A team of Japanese scientists, led by biologist Kazuo Yamagata from the Kindai University in Japan, have managed to extract the nuclei from mammoth cells and transplant them into a mouse. Within the experiment, the cells did show signs of “life” although their activation was very limited.

The cells belonged to a 28,000-year-old mammoth carcass known as Yuka, who at the time of her death would have been seven-years-old. The results of this groundbreaking scientific undertaking were presented in the journal Scientific Reports on March 11, 2019. Yuka, which was retrieved from the permafrost of Siberia in 2010, is one of the most pristine mammoth specimens to have been discovered.

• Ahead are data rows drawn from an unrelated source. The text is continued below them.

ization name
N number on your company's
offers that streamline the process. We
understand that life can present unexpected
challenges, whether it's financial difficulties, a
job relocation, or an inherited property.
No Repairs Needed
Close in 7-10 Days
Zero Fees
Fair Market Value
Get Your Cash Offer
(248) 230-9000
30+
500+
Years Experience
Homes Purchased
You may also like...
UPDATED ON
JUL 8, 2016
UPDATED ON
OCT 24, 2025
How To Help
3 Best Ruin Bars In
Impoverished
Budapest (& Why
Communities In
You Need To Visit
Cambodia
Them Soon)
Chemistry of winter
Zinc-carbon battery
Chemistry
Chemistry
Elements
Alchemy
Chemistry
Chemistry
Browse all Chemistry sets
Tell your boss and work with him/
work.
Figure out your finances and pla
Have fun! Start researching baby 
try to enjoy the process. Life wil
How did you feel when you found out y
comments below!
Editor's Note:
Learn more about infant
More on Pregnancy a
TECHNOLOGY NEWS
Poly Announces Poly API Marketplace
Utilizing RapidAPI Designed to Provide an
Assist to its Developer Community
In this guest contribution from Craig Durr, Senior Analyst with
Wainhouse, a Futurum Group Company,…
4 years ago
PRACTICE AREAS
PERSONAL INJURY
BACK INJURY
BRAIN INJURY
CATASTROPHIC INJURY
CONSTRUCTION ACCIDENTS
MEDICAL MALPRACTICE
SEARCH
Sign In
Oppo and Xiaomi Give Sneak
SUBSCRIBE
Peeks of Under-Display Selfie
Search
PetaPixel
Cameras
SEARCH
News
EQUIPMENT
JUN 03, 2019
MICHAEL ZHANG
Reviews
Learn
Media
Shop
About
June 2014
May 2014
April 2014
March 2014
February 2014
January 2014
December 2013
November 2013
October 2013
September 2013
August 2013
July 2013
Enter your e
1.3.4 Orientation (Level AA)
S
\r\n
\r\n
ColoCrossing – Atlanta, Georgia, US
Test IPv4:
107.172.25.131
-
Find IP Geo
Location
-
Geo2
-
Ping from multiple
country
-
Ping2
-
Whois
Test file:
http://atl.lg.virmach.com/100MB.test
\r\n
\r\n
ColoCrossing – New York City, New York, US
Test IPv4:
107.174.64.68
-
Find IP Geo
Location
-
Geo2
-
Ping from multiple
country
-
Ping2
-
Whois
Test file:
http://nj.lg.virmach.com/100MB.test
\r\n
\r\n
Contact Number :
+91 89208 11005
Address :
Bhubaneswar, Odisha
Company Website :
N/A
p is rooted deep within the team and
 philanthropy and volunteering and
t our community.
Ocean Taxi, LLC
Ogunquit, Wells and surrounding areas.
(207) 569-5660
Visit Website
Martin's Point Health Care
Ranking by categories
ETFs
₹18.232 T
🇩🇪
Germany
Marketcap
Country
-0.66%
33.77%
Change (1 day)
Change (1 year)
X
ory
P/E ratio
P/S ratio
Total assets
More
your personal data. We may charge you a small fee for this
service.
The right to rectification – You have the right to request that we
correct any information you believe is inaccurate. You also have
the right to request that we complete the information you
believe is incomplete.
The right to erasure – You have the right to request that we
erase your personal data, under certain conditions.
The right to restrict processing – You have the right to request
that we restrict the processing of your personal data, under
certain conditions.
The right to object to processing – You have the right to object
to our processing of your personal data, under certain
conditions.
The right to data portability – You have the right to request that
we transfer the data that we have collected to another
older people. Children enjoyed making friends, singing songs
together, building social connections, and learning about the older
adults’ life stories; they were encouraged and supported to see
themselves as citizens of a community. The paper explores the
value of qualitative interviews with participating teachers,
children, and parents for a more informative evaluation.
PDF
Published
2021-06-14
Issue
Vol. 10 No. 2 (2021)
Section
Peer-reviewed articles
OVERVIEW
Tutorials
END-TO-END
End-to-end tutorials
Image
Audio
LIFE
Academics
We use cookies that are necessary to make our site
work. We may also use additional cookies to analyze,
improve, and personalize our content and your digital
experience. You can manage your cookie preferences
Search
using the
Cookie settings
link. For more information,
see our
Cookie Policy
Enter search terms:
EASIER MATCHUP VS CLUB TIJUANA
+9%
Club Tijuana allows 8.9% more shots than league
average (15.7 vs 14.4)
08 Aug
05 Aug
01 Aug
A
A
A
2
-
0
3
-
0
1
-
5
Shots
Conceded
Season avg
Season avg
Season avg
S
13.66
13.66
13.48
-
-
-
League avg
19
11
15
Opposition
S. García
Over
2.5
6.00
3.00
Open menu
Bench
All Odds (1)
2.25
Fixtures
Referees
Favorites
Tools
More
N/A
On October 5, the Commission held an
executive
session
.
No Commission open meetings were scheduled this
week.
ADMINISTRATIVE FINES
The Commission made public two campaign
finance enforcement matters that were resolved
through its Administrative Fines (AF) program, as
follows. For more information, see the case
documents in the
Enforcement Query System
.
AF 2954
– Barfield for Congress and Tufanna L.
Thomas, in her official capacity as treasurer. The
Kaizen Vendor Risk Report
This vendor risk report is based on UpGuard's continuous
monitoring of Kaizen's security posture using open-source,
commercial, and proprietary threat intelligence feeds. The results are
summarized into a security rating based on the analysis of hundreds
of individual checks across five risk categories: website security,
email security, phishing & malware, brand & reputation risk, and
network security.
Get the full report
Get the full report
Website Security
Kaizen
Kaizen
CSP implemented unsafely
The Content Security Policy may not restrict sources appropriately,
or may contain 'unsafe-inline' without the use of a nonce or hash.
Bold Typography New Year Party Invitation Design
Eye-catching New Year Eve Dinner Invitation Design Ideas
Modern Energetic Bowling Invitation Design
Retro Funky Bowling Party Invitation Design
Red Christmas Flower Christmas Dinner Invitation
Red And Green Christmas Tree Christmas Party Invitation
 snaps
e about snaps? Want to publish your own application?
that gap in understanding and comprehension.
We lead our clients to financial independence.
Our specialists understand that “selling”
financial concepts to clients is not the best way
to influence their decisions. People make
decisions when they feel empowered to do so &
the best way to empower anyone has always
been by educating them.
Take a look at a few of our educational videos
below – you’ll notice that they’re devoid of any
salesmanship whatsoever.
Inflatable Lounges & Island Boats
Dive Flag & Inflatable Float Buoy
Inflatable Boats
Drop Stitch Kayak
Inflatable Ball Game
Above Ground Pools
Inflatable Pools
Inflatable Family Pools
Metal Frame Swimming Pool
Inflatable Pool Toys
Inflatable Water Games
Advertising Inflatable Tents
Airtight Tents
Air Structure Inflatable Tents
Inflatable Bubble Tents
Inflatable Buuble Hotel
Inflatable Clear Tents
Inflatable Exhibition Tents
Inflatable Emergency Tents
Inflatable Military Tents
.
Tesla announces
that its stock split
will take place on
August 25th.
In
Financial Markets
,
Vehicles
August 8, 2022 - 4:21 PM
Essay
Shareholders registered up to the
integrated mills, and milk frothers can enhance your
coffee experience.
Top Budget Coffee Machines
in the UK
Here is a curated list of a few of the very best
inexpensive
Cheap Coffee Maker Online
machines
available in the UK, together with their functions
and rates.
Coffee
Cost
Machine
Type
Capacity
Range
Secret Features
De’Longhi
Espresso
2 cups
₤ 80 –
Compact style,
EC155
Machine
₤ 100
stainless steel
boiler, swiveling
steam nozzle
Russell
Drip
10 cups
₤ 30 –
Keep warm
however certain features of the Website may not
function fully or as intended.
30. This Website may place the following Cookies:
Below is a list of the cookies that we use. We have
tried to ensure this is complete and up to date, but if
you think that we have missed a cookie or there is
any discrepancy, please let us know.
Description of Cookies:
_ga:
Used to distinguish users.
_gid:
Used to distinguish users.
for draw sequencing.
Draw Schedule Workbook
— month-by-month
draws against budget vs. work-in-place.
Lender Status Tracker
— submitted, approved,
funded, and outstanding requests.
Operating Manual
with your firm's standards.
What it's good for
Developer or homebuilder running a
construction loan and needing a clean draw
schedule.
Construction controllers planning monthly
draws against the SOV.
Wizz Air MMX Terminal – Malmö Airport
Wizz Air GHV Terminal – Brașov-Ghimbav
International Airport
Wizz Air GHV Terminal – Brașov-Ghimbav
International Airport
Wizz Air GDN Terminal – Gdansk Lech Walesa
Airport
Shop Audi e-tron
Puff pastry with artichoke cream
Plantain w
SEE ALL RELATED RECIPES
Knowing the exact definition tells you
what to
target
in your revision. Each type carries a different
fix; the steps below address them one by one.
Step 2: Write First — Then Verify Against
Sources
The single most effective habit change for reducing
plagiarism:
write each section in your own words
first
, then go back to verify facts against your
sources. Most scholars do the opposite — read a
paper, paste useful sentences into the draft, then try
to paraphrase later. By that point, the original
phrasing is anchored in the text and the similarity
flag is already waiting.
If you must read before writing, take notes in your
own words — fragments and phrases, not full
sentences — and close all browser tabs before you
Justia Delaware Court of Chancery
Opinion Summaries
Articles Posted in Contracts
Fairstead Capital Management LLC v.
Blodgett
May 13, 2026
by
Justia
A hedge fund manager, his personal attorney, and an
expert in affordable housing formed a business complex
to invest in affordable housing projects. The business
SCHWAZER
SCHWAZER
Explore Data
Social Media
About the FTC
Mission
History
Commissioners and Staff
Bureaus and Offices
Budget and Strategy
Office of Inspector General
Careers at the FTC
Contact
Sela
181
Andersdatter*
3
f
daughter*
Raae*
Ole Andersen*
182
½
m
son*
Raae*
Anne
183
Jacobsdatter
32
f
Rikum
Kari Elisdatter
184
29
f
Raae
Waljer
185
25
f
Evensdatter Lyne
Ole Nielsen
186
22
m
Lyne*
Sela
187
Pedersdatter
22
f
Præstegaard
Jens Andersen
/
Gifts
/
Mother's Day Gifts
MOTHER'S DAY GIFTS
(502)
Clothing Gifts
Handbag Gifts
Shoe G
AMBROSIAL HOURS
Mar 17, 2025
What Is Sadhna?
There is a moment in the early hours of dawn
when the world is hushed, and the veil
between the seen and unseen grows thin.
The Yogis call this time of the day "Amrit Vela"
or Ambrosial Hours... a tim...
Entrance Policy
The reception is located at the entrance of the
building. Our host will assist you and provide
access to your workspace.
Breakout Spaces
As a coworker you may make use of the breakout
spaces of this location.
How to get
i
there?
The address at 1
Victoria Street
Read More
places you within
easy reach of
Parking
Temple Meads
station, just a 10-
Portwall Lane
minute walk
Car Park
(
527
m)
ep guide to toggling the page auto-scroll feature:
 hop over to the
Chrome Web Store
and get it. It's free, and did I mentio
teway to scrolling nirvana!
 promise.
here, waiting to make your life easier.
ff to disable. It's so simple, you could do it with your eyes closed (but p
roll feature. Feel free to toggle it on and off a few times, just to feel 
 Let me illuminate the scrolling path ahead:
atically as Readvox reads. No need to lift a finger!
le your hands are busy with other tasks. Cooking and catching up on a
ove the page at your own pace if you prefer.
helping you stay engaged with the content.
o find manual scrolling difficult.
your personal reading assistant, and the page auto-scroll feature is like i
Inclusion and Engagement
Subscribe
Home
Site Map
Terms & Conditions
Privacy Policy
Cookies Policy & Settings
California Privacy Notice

Organic matter such as animal carcasses are indeed best preserved in the permafrost environment — cocooned in severely cold temperatures helps soft tissue, such as skin, fur or brain, to survive.

Scientists managed to take out 88 nucleus-like structures from the creature’s muscle tissue.

They then inserted the nucleic material into mouse oocytes — the immature eggs (female sex cells) which are produced in the ovaries. In order to ensure reliability of the experiment, the team also implanted cells from an elephant to a control sample.

Upon incubation, some of the mammoth cells were active, although only for a brief period of time. They completed certain processes that take place before actual cell division, including the accurate arrangement of chromosomes to spindle structures before a cell gets to split into two.

The reasons why woolly mammoths vanished from Earth in the first place have not been fully agreed upon either, but many attribute climate change that came with the ending of the last Ice Age. The rising temperatures likely threatened the majority of mammoth habitats and they began to die out. Some of the last woolly mammoth populations survived in remote regions in Siberia until approximately 9,650 years ago.

The very last of the kin surprisingly made it until circa 1650 B.C. in an isolated environment on Wrangel Island in the Arctic Ocean. After them, this giant prehistoric mammal completely disappeared.

Early humans may have also contributed to the woolly mammoth demise, hunting them for food and other resources such as their tusks and warm fur.